All respect and no restraint

The whole mess in one place

There is a precedent for such government endeavors, but not since the New Deal. In the 1930s, the government created the Home Owners Loan Corporation to buy mortgages and modify them. In three years, it bought a fifth of the country’s home loans, said Alex J. Pollock, a resident fellow at the American Enterprise Institute in Washington.

“We won’t need to do anything of that magnitude here,” he said.

The American Enterprise Institute's assurances fill me with confidence. 

“There is no silver bullet,” said the official, Steve O’Connor, a senior vice president of the association. “There is no single solution to the housing crisis. It will take multiple tools to turn the housing market around, and it’s going to take time.”
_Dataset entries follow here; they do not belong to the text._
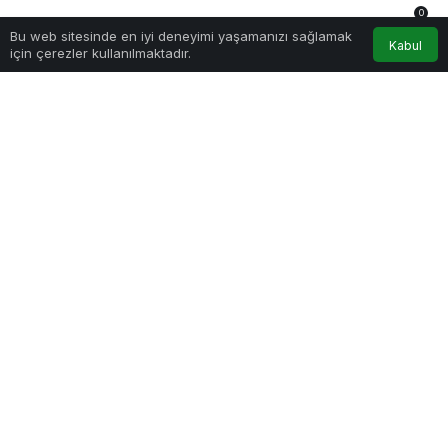
0
Bu web sitesinde en iyi deneyimi yaşamanızı sağlamak
Anasayfa
Akış
Hesabım
Bildirimler
Kabul
için çerezler kullanılmaktadır.
Sağlıklı.Org
tarafından yayınlandı
16 Eylül 2025, 14:42
yayınlandı
614
Psikonöroimmünoloji ve Beslenme: Ruh, Zihin ve Bağışıklık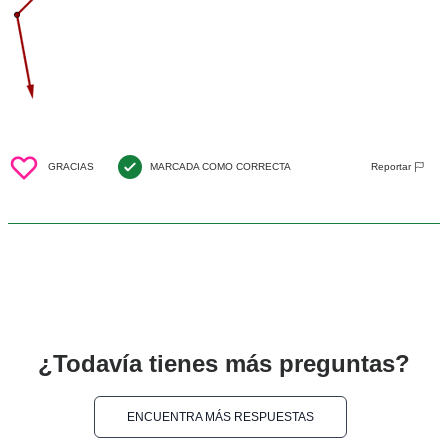
GRACIAS
MARCADA COMO CORRECTA
Reportar
¿Todavía tienes más preguntas?
ENCUENTRA MÁS RESPUESTAS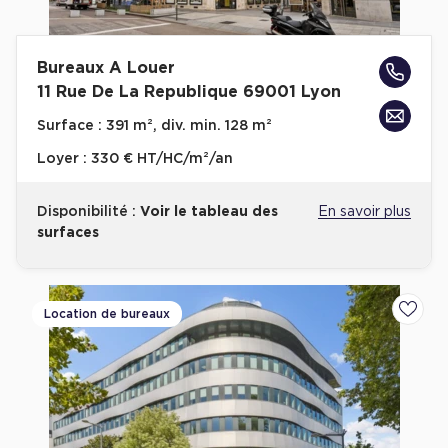
Entrepôts et Locaux d'activités - Programmes neufs
Bureaux A Louer
11 Rue De La Republique 69001 Lyon
Surface :
391 m², div. min. 128 m²
Location de plateformes Logistique
Loyer :
330 € HT/HC/m²/an
Location de plateformes Logistique à Aulnay-sous-Bois
Location de plateformes Logistique à Amiens
Disponibilité :
Voir le tableau des
En savoir plus
surfaces
Location de plateformes Logistique à Marseille
Location de plateformes Logistique à Le Havre
Achat de plateformes Logistique
Location de bureaux
Ajoute
Achat de plateformes Logistique en Bretagne
Achat de plateformes Logistique à Lyon
Achat de plateformes Logistique à Marseille
Achat de plateformes Logistique à Dijon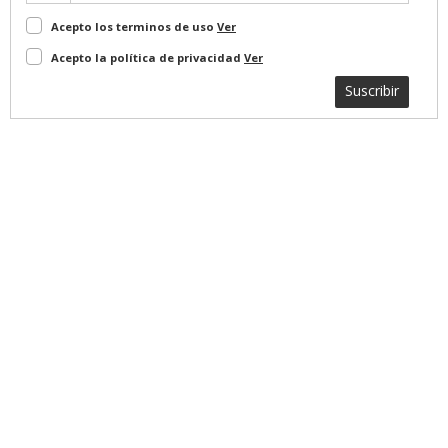
Acepto los terminos de uso
Ver
Acepto la política de privacidad
Ver
Suscribir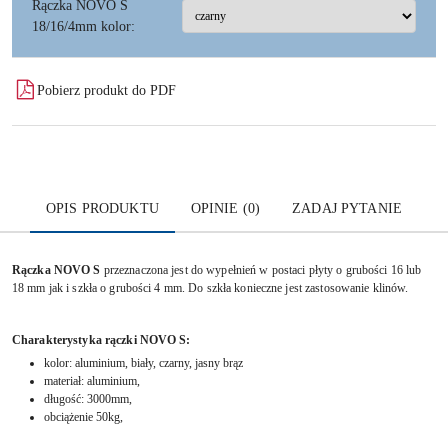
Rączka NOVO S
18/16/4mm kolor:
Pobierz produkt do PDF
OPIS PRODUKTU
OPINIE (0)
ZADAJ PYTANIE
Rączka NOVO S
przeznaczona jest do wypełnień w postaci płyty o grubości 16 lub
18 mm jak i szkła o grubości 4 mm. Do szkła konieczne jest zastosowanie klinów.
Charakterystyka rączki NOVO S:
kolor: aluminium, biały, czarny, jasny brąz
materiał: aluminium,
długość: 3000mm,
obciążenie 50kg,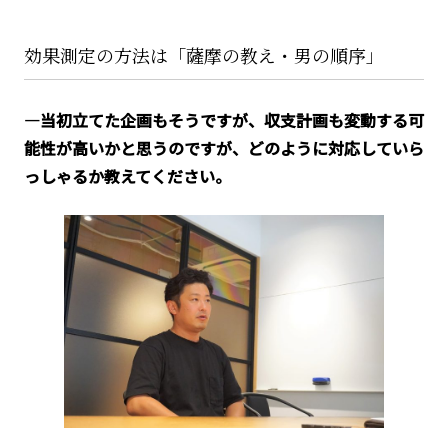
効果測定の方法は「薩摩の教え・男の順序」
―当初立てた企画もそうですが、収支計画も変動する可
能性が高いかと思うのですが、どのように対応していら
っしゃるか教えてください。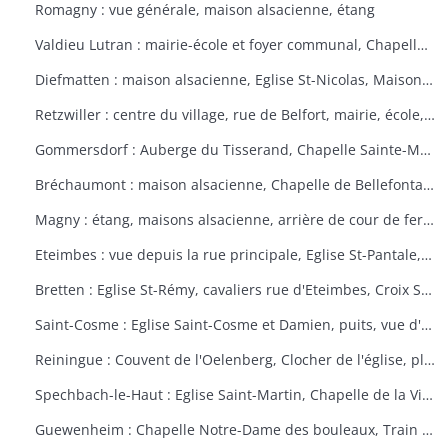
Romagny : vue générale, maison alsacienne, étang
Valdieu Lutran : mairie-école et foyer communal, Chapelle Notre Dame de la Pitié, calvaire, échelle d'écluses sens Valdieu-Retzwiller
Diefmatten : maison alsacienne, Eglise St-Nicolas, Maison natale Barthélémy Gross
Retzwiller : centre du village, rue de Belfort, mairie, école, décors floraux
Gommersdorf : Auberge du Tisserand, Chapelle Sainte-Marguerite, Calvaire rue des Tilleuls
Bréchaumont : maison alsacienne, Chapelle de Bellefontaine, rue de l'église, M.A.R.P.A. (Maison d'accueil rurale pour personne âgées)
Magny : étang, maisons alsacienne, arrière de cour de ferme
Eteimbes : vue depuis la rue principale, Eglise St-Pantale, maison alsacienne
Bretten : Eglise St-Rémy, cavaliers rue d'Eteimbes, Croix St-Eloi
Saint-Cosme : Eglise Saint-Cosme et Damien, puits, vue d'ensemble, ancien presbytère, mairie
Reiningue : Couvent de l'Oelenberg, Clocher de l'église, plan d'eau, cour de ferme
Spechbach-le-Haut : Eglise Saint-Martin, Chapelle de la Vierge, Christ du dimanche des rameaux sur l'âne, Vierge de la Pitié
Guewenheim : Chapelle Notre-Dame des bouleaux, Train de la Doller, lavoir, pierre borne, mur cimetière, Calvaire 1857 avec décorations florales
As Bill Evolves, Mortgage Debt Is Snowballing
By VIKAS BAJAJ

When Congress started fashioning a sweeping rescue package for struggling homeowners earlier this year, 2.6 million loans were in trouble. But the problem has grown considerably in just six months and is continuing to worsen.

More than three million borrowers are in distress, and analysts are forecasting a couple of million more will fall behind on their payments in the coming year as home prices fall further and the economy weakens.

Those stark numbers not only illustrate the challenges for the lawmakers trying to provide some relief to their constituents but also hint at what the next administration will be facing after the election. While the proposed program would help some homeowners, analysts say it would touch only a small fraction of those in trouble — the Congressional Budget Office estimates it would be used by 400,000 borrowers — and would do little to bolster the housing market.

“It’s not enough, even in the best of circumstances,” said Mark Zandi, chief economist of Moody’s Economy.com. The number of people who will be helped “is going to be overwhelmed by the three million that are headed toward default.”

Last week, the Senate voted overwhelmingly to advance the bill, and the House passed a version last month. Because of procedural delays in ironing out differences between the two houses, the Senate is not expected to pass the bill until after the Fourth of July recess.

The bill would let lenders and borrowers refinance troubled mortgages into more affordable 30-year fixed-rate loans that are backed by the government. Democratic leaders say Congress could send something to the president next month.

The White House, which initially threatened to veto the measure, has indicated that it is open to supporting the bill if certain provisions are removed.